(Data records Opens)
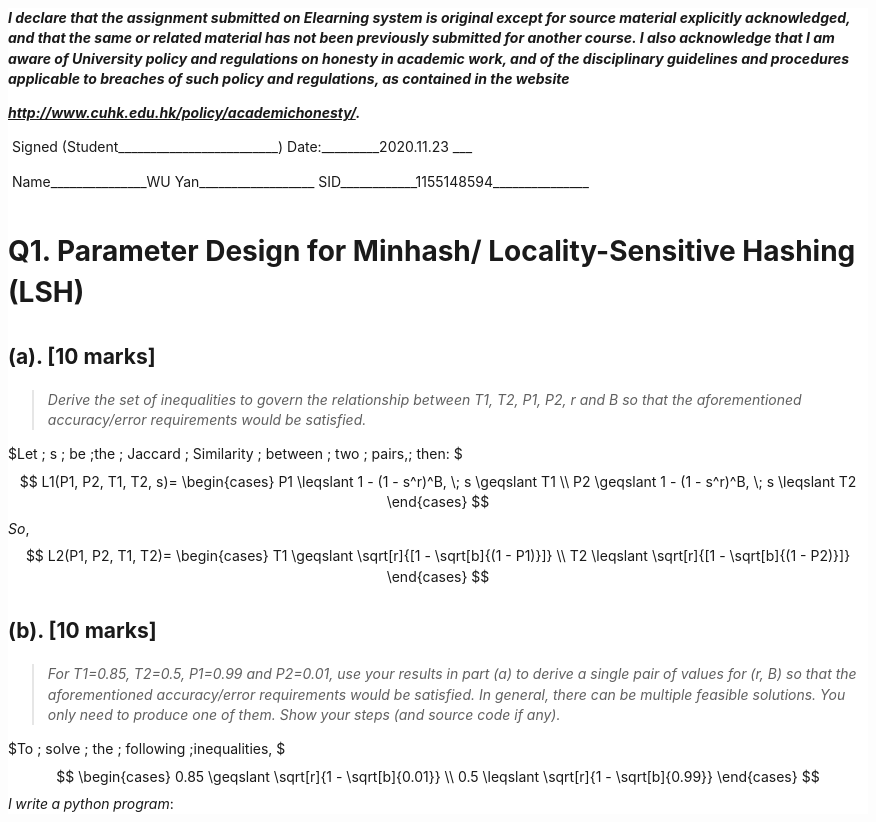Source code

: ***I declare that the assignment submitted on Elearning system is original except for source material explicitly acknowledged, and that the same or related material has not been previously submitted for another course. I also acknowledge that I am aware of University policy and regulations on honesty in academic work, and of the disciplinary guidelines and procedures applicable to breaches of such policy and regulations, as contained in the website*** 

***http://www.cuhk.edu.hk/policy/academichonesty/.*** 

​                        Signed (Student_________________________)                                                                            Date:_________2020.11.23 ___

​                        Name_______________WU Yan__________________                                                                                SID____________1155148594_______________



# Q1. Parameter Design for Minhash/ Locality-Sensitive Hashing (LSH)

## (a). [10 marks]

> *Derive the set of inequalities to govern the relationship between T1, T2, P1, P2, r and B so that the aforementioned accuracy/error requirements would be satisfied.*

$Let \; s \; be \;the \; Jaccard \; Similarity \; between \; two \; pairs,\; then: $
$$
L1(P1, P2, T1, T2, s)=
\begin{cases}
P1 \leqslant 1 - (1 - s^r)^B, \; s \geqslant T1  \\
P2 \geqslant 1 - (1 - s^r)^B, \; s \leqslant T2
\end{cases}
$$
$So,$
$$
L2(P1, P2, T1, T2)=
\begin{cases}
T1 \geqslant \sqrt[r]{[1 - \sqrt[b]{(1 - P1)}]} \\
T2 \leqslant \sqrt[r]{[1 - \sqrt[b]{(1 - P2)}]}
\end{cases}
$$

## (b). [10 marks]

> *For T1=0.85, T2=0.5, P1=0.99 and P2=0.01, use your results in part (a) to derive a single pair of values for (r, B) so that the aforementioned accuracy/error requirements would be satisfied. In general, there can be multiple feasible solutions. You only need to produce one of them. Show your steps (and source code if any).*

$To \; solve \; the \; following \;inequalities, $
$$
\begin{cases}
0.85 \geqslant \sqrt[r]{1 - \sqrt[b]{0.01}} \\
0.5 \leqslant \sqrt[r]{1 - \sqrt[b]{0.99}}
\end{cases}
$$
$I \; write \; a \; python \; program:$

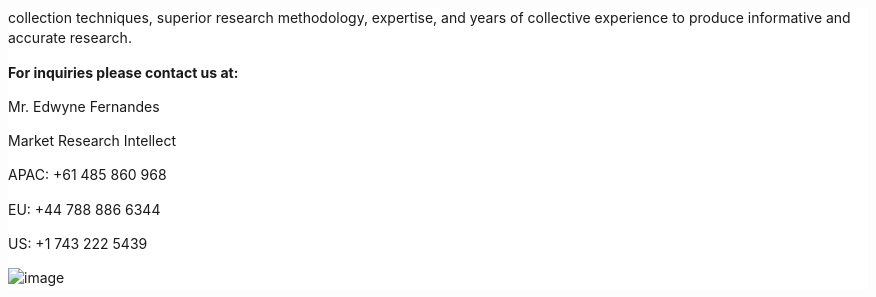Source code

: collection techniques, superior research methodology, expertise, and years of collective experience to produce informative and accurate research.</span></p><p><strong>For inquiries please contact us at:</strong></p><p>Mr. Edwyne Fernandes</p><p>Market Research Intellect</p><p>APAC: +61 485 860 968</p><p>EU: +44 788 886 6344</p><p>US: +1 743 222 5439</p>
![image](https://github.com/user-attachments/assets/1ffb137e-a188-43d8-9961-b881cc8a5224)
(Data records Closes)
(Data records Opens)
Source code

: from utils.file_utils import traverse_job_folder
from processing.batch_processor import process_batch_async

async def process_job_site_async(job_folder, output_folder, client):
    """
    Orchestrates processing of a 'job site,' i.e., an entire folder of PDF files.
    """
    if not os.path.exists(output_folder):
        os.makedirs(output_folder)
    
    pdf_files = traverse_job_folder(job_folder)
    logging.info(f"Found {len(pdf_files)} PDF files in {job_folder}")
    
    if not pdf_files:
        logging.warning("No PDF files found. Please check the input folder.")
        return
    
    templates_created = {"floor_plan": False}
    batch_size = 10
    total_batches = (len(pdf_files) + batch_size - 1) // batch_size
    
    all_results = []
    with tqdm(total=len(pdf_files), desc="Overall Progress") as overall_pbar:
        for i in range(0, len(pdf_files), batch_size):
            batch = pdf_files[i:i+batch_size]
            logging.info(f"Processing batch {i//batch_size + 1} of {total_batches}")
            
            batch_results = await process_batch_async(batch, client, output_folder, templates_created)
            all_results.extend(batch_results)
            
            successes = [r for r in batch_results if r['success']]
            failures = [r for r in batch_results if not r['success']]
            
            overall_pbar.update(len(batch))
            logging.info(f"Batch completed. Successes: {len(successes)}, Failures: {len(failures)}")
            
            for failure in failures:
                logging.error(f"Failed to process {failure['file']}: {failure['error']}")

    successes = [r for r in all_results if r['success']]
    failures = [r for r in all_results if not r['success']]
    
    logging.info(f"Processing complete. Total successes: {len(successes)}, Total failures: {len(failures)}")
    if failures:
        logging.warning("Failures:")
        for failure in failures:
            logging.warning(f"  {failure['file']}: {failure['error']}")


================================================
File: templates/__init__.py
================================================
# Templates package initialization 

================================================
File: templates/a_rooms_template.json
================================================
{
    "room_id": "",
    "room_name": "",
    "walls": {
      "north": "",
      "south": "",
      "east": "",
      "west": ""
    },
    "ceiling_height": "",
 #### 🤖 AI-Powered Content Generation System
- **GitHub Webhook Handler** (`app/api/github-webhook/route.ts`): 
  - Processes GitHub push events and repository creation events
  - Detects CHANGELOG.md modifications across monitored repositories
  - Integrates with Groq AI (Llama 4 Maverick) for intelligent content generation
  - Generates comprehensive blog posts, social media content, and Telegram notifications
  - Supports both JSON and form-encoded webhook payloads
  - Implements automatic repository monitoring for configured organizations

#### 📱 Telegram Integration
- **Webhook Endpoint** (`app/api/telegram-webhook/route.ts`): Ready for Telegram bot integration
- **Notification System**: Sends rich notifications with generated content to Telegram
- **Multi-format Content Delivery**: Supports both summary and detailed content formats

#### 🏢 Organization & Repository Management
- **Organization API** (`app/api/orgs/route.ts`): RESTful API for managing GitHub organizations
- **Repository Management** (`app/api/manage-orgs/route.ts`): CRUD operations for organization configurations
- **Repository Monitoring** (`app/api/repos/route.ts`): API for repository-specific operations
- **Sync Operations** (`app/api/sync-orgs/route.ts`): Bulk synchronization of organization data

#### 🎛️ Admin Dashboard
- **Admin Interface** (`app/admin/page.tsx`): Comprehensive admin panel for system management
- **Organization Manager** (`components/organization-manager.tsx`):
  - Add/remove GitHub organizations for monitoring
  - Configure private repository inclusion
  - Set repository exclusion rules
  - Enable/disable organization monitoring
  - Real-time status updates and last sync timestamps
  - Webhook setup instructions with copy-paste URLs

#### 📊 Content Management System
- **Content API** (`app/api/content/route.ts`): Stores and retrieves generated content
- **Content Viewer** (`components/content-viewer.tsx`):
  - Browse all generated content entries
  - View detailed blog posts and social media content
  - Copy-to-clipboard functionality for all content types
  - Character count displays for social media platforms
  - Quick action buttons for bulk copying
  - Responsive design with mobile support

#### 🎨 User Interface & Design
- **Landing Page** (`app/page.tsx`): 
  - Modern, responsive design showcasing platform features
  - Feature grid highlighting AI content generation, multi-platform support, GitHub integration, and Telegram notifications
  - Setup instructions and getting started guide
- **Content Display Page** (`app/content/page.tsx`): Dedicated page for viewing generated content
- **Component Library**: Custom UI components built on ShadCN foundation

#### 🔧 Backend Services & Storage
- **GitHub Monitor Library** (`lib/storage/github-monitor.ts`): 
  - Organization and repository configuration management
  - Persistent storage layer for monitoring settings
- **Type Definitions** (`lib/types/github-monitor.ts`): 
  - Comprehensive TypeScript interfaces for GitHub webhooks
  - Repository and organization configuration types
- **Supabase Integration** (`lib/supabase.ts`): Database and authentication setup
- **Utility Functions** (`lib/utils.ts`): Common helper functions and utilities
(Data records Closes)
Can you rename "social media" to "social network" in the records, starting with the line with "#### 🏢 Organization & Repository Management" and going on through the line with "- Responsive design with mobile support", and keep everything else in those lines unchanged? Give back only those lines.

#### 🏢 Organization & Repository Management
- **Organization API** (`app/api/orgs/route.ts`): RESTful API for managing GitHub organizations
- **Repository Management** (`app/api/manage-orgs/route.ts`): CRUD operations for organization configurations
- **Repository Monitoring** (`app/api/repos/route.ts`): API for repository-specific operations
- **Sync Operations** (`app/api/sync-orgs/route.ts`): Bulk synchronization of organization data

#### 🎛️ Admin Dashboard
- **Admin Interface** (`app/admin/page.tsx`): Comprehensive admin panel for system management
- **Organization Manager** (`components/organization-manager.tsx`):
  - Add/remove GitHub organizations for monitoring
  - Configure private repository inclusion
  - Set repository exclusion rules
  - Enable/disable organization monitoring
  - Real-time status updates and last sync timestamps
  - Webhook setup instructions with copy-paste URLs

#### 📊 Content Management System
- **Content API** (`app/api/content/route.ts`): Stores and retrieves generated content
- **Content Viewer** (`components/content-viewer.tsx`):
  - Browse all generated content entries
  - View detailed blog posts and social network content
  - Copy-to-clipboard functionality for all content types
  - Character count displays for social network platforms
  - Quick action buttons for bulk copying
  - Responsive design with mobile support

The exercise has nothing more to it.